I feel like reflection and meta-monitoring is more likely to occur moment-to-moment in my life. It seems easier to record and take things in and adjust what I’m doing before, during, and after I do it, regardless of how ambiguous or ill-defined that “thing” I’m doing is. It also seems easier to “go with the flow” and let intuitive action take over, at least in some circumstances.

Now-ish

Emotions sometimes rage through me (connected to occurrences and life situations), unbearably strong, yet not: waves upon waves, ebbing and receding, fear, doubt, uncertainty, disappointment, frustration, desperation, sick horror regarding my own life and the state of the world. None of it cuts to the bone. I can let it happen, I can experience it fully. I know it will pass. It’s like I rest in deep water while the storm rages above. I can experience it fully, I can be it and not be it at the same time. I can act decisively and viciously while keeping perspective on how much current situation X matters and doesn’t matter in the grand scheme of my life.

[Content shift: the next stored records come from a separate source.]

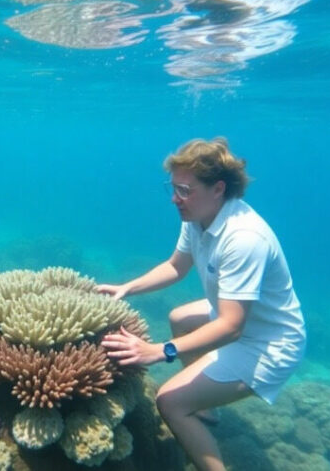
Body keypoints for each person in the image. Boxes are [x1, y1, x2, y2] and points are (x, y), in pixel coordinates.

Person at [98, 137, 306, 471]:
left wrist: (159, 351)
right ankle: (206, 409)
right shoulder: (197, 217)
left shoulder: (244, 238)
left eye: (184, 189)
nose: (174, 198)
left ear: (218, 188)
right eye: (173, 187)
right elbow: (175, 267)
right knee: (179, 316)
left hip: (270, 346)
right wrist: (127, 288)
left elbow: (231, 326)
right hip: (245, 325)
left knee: (169, 402)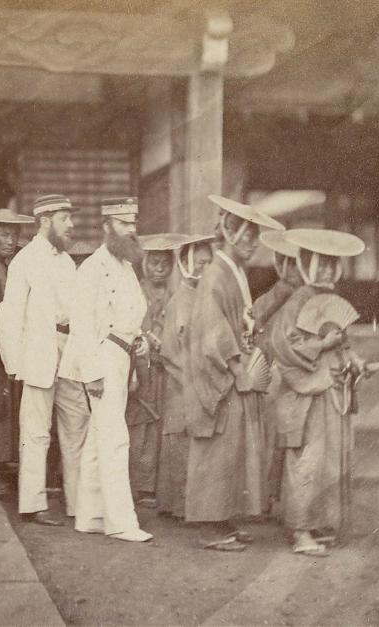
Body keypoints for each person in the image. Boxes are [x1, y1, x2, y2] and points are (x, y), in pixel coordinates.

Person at [184, 195, 283, 551]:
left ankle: (223, 519)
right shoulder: (215, 275)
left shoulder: (232, 272)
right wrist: (239, 367)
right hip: (221, 374)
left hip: (230, 370)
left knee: (231, 451)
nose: (253, 244)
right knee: (217, 450)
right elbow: (213, 330)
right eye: (248, 237)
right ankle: (210, 528)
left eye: (255, 237)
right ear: (229, 233)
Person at [266, 228, 366, 557]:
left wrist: (352, 359)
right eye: (319, 263)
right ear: (306, 264)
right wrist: (322, 344)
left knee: (328, 461)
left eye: (331, 263)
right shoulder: (298, 300)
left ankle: (319, 523)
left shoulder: (332, 300)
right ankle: (300, 531)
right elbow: (284, 347)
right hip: (306, 395)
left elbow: (343, 343)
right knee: (306, 461)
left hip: (332, 390)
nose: (325, 270)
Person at [64, 197, 153, 542]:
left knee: (98, 439)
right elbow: (82, 324)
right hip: (102, 358)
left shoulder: (126, 266)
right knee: (115, 439)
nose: (131, 229)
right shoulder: (92, 268)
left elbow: (129, 316)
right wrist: (92, 373)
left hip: (122, 356)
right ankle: (121, 523)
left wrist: (139, 339)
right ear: (106, 227)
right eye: (123, 223)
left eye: (133, 223)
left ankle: (90, 515)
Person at [0, 194, 87, 527]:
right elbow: (9, 316)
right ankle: (33, 505)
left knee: (77, 426)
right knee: (36, 432)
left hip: (69, 352)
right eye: (65, 218)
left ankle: (80, 503)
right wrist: (15, 365)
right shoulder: (25, 261)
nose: (71, 225)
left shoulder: (66, 262)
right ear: (45, 221)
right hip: (39, 354)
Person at [156, 233, 215, 519]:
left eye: (208, 263)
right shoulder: (180, 300)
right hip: (182, 383)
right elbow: (170, 351)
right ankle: (179, 507)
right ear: (186, 263)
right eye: (200, 262)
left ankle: (185, 506)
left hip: (196, 382)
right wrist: (193, 381)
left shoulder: (203, 297)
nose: (205, 268)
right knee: (180, 443)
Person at [0, 208, 33, 484]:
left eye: (14, 235)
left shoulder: (12, 265)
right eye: (4, 235)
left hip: (10, 344)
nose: (10, 241)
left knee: (5, 402)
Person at [127, 234, 181, 508]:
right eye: (154, 263)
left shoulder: (176, 295)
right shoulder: (135, 291)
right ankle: (139, 484)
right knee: (141, 425)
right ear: (145, 263)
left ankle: (157, 485)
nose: (159, 268)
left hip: (166, 370)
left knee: (161, 425)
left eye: (164, 263)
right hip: (142, 368)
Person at [253, 229, 302, 513]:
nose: (292, 269)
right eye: (286, 262)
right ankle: (267, 498)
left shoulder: (309, 300)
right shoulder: (268, 298)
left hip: (300, 376)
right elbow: (255, 326)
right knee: (271, 437)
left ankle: (289, 500)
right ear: (278, 264)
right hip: (273, 375)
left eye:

There is space and spaciousness within which to rage, without losing perspective or spiraling out of control. Stronger and stronger emotion is safe. And sometimes there is a soft warmth, a luxurious vacation feeling, a sense of appreciation and gratitude, and I can relax into it, bask in it, and experience it fully.

Now-ish

I listen to myself when my self has something to communicate, and I make sure my self feels heard: “Yes, you’ve got it, message received.”